Last week New York adopted its Executive Budget for Fiscal Year 2022. This year’s budget was a few days late and negotiations were complicated by the ongoing pandemic, scandals surrounding the Governor, and shifting political dynamics throughout the State. What resulted was a budget that looked different in a lot of ways than what has typically been adopted during Governor Cuomo’s time in office. Here is a roundup of City Bar comments on proposed budget provisions and where those provisions ended up:

  • Dedicated Funding Stream for Public Education. The Education and the Law Committee supported efforts to ensure the budget provided a significant and dedicated funding stream for public education, identifying the Shared Help Assessment to Rebuild Education (SHARE) Act, as one possible way to achieve that goal. That bill would have implemented a temporary personal income tax increase on New York residents earning more than $5,000,000 annually and dedicate the revenue to public education (and higher education). The Committee argued that the current need for greatly increased public education funding, while longstanding and clear, has been terribly exacerbated by the COVID-19 pandemic. The final budget accomplished the policy goals supported by the Committee by providing significant funding for education, including a commitment to fully fund the Foundation Aid (the formula that sends extra money to high-needs districts such as New York City) over a three year period.  
  • Ensuring Broadband Internet Access for Students.  The Education and the Law Committee and Social Welfare Law Committee supported the inclusion of the E-Let’s Expand Access to Remote Now (E-LEARN) Act as part of their continuing work on their #Wifi4Homeless campaign. The E-LEARN Act would ensure that all children have access to broadband internet for their schooling for the remainder of the COVID-19 pandemic. Internet access is a critical resource for students participating in remote or blended learning. It is a particular need for homeless students, who lack reliable internet access in homeless shelters. While the final budget did not include the E-LEARN Act, it did include two measures related to combating the digital divide: the Comprehensive Broadband Connectivity Act, which directs the Public Service Commission to study broadband access across the state; and a mandate that low-income households receive low-cost broadband plans.
  • Closing Juvenile Placement Facilities.  The Juvenile Justice Committee, Children & the Law Committee, and Council on Children supported a budget provision that would close 4 state-operated juvenile placement facilities and reduce the State’s investment in youth incarceration. The provision would authorize the Office of Children and Family Services to close the facilities in calendar year 2021, as part of the continued effort to right size the State’s juvenile justice system. Now fully implemented state-wide, Raise the Age reforms have contributed to a decade of declines in youth arrest, detention, placement and incarceration. The facilities identified have been chronically underfilled, with a total capacity of 142 beds and a total of 50 youth currently placed. The final budget provided for the closure of two of the four facilities (Columbia Secure for Girls and the Red Hook Non-Secure facility) but unfortunately did not include any provision for community based reinvestment as a result of cost-savings from those closures.
  • Judiciary Budget and Civil Legal Services Funding. The Council on Judicial Administration called on the Legislature and Governor to accept the 2021-22 Budget Request of the Unified Court System in its entirety.

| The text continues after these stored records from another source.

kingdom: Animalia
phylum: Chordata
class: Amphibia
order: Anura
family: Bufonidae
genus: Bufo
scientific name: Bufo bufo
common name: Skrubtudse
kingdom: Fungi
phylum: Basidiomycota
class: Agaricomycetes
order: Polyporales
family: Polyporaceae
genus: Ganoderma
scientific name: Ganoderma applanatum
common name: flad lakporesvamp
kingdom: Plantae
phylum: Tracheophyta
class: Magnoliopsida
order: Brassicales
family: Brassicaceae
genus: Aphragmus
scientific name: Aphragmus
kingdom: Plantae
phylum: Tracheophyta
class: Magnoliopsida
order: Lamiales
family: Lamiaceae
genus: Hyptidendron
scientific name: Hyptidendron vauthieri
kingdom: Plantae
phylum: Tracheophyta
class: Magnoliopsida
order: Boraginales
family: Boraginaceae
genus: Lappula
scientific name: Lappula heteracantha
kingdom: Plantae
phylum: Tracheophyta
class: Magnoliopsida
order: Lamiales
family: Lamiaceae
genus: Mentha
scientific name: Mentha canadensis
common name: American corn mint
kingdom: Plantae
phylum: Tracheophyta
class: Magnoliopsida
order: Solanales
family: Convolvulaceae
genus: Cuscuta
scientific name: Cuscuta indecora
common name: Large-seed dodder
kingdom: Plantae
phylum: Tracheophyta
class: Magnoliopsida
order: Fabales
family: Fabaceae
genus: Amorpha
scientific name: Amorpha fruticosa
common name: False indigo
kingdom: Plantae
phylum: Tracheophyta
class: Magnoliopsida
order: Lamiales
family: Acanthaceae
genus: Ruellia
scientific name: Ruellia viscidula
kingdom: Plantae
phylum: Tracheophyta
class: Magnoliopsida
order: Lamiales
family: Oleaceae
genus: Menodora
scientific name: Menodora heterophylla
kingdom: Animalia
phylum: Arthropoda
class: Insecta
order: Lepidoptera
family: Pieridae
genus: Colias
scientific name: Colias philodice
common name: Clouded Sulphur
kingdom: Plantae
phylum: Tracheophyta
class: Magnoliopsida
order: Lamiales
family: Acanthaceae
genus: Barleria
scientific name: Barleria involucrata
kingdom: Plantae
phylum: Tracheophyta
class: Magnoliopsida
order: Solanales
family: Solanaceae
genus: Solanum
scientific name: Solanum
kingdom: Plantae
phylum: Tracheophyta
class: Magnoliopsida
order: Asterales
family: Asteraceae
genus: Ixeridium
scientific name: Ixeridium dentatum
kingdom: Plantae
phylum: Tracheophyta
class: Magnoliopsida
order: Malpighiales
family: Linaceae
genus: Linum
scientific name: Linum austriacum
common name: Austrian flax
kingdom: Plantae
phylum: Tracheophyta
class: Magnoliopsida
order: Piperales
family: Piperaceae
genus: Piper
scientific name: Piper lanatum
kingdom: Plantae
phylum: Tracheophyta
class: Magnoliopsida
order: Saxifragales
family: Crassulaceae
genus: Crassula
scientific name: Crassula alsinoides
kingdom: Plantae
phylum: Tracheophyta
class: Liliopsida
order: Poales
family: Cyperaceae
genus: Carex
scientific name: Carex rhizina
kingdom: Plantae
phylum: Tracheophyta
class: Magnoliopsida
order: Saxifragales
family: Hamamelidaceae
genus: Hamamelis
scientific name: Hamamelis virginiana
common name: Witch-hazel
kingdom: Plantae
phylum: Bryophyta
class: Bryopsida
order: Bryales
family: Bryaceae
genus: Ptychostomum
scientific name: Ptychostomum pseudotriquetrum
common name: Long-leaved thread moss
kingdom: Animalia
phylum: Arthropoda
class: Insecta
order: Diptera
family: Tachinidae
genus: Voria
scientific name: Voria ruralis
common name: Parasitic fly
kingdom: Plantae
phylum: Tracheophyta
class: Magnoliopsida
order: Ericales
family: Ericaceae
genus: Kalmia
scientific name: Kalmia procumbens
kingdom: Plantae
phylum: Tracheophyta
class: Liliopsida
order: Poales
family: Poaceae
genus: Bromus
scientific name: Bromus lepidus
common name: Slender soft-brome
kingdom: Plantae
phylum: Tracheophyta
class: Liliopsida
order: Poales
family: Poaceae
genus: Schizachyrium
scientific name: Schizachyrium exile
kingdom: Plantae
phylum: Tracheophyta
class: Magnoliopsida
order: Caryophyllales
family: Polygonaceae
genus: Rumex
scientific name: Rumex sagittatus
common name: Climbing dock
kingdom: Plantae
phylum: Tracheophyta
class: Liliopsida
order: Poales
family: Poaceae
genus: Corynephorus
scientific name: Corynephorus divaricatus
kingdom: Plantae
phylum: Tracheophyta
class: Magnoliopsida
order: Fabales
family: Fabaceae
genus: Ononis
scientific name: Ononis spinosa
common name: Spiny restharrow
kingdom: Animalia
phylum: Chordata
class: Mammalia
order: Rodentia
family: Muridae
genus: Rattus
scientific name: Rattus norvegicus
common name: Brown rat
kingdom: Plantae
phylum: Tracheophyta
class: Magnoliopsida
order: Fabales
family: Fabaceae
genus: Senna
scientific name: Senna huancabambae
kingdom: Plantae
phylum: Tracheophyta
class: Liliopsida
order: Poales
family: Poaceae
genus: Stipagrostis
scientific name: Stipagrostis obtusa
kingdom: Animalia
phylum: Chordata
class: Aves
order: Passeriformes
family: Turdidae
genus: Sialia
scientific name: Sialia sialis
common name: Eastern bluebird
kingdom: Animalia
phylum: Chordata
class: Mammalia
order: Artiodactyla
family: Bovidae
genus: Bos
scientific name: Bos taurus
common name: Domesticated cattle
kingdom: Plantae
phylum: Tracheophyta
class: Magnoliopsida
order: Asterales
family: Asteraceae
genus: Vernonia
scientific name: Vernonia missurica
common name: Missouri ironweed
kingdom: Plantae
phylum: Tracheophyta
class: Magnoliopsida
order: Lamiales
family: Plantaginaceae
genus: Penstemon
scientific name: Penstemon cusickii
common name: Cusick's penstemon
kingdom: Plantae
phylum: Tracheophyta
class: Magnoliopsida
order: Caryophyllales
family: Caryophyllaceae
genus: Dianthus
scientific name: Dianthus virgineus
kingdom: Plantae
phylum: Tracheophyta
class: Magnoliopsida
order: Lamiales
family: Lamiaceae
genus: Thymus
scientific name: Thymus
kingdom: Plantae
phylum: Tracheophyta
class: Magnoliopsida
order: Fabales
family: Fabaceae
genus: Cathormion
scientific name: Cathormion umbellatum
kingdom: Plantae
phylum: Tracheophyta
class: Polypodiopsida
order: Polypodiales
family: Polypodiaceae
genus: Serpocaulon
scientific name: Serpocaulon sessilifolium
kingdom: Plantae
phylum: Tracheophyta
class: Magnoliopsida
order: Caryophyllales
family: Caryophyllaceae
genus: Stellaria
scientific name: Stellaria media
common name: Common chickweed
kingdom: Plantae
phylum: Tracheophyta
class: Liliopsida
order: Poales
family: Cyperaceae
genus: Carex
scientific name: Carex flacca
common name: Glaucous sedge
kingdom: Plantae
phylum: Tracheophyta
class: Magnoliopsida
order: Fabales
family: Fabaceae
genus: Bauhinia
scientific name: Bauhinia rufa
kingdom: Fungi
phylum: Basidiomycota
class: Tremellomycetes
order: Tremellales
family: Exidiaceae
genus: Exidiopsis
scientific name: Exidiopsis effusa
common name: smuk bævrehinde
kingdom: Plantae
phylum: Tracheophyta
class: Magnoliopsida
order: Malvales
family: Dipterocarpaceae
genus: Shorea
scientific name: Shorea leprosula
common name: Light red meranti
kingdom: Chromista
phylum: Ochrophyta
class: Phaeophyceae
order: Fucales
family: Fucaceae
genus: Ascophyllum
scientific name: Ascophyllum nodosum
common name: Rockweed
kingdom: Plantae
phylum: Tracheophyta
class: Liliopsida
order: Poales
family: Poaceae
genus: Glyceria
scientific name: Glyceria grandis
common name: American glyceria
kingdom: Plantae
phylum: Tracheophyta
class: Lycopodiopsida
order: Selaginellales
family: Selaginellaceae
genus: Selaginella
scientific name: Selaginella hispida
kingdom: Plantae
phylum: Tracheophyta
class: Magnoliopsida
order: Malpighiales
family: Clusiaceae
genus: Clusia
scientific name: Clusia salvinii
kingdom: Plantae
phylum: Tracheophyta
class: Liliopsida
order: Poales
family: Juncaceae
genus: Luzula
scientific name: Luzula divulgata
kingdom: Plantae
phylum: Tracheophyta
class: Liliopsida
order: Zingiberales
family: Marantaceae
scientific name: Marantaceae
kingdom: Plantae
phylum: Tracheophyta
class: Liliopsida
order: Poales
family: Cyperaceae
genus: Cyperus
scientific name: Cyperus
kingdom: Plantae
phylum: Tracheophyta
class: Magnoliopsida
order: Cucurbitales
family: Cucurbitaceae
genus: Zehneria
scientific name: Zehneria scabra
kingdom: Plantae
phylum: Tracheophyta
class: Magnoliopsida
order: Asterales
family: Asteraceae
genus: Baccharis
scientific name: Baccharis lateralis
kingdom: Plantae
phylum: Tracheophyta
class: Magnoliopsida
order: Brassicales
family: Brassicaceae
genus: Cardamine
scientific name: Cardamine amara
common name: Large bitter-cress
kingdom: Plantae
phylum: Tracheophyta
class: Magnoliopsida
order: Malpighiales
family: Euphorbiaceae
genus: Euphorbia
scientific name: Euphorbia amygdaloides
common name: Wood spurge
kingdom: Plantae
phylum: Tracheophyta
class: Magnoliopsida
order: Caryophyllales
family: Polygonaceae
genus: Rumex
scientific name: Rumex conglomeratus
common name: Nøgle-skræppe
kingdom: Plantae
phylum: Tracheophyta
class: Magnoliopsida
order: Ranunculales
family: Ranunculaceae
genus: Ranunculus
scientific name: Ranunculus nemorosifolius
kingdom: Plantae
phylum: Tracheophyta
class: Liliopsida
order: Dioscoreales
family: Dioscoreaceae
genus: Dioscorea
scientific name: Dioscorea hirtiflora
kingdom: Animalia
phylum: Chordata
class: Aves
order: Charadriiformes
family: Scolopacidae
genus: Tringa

The pandemic has severely strained court operations and has only created a greater need for sufficient access to justice. The Judiciary Budget was adopted, restoring cuts, including to legal services funding. 
  • Mezzanine Tax. The Commercial Law and Uniform State Laws Committee, with the support of the Real Property Law Committee opposed budget provisions that would have amended the New York Real Property Law and the New York Uniform Commercial Code (NY UCC) in an effort to collect a new mortgage recording tax in connection with certain financing transactions on which there is credit reliance by the lender on the value of New York real estate subject to a senior real estate mortgage. The Committees opposed these provisions because they contained non-uniform and problematic amendments to the NY UCC. They further argued that the non-uniform amendments to the NY UCC were unlikely to produce additional revenue (due to the ease of avoidance), would damage the UCC, would reduce the availability or increase the cost of credit, and might prejudice settled transactions. The opposed provisions were not included in the final budget.
  • Electronic Notarization. The Commercial Law and Uniform State Laws Committee and the Real Property Law Committee also issued a report opposing a budget provision that would provide for electronic notarization. While the Committees support the goal of providing much-needed notarial law reform in New York, they recommended against the approach proposed in the budget, arguing the provision as drafted does not meet its intended goals. The provision was not included in the final budget.